# Let $f_X(x)= \frac{x^2e^{-\frac{x^2}{2}}}{\sqrt{2\pi} } 1_{(-\infty,+\infty)}$, what is this distribution called?

Let $$f_X(x)= \frac{x^2e^{-\frac{x^2}{2}}}{\sqrt{2\pi} } 1_{(-\infty,+\infty)},$$ is the pdf of random variable $$X$$. What is this distribution called?

I only know $$f_X(x)\propto x^2e^{-\frac{x^2}{2}} 1_{(0,+\infty)}$$ is the pdf of chi distribution with $$3$$ degree of freedom.

• A common nomenclature for such constructs where a known distribution with positive support is reflected around the origin is to call the new distribution a Reflected XXX. So, Reflected Chi in your case.

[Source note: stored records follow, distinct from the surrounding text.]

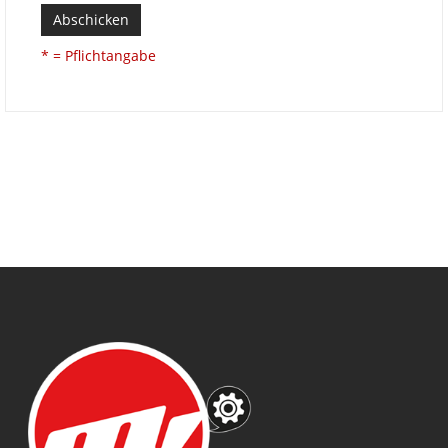
Abschicken
* = Pflichtangabe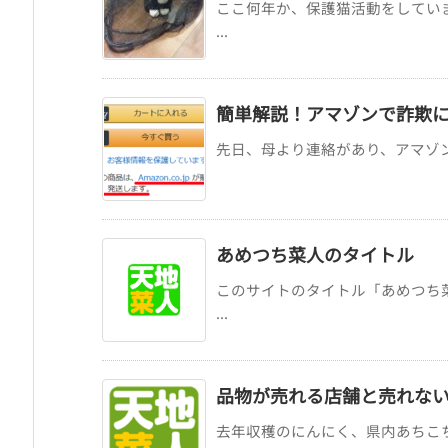
ここ何年か、保護猫活動をしてい
...
簡単解説！アマゾンで詐欺
先日、母より連絡があり、アマゾン（
あめつち菜人のタイトル
このサイトのタイトル「あめつち
...
品物が売れる店舗と売れな
去年収穫のにんにく、県内あちこ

Similarly, Reflected Weibull, Reflected Gamma etc – wolfies Feb 1 at 14:35
• @wolfies, Reflected Chi or Double Chi (according to the first answer)? which one is a better? – M.M Feb 1 at 15:56

Well, in very much the same way that you can symmetrize an exponential pdf to obtain a Laplace distribution: $$\mathrm{Lap}(x;\, b) = \begin{cases} \dfrac{1}{2}\mathrm{Exp}(x;\,\dfrac{1}{b})\quad\text{if}\;x \geq 0\\ \dfrac{1}{2}\mathrm{Exp}(-x;\, \dfrac{1}{b})\quad\text{if}\;x < 0 \end{cases}$$ you can symmetrize a chi distribution by using the same technique $$\mathrm{DoubleChi}(x;\, k) = \begin{cases} \dfrac{1}{2}\,\chi(x;\, k)\quad\text{if}\;x \geq 0\\ \dfrac{1}{2}\,\chi(-x;\, k)\quad\text{if}\;x < 0 \end{cases}$$ I'm not sure it's a very important distribution, however, you have that if $$X\sim \mathrm{DoubleChi}_k$$ then $$\lvert X \rvert \sim\chi_k$$.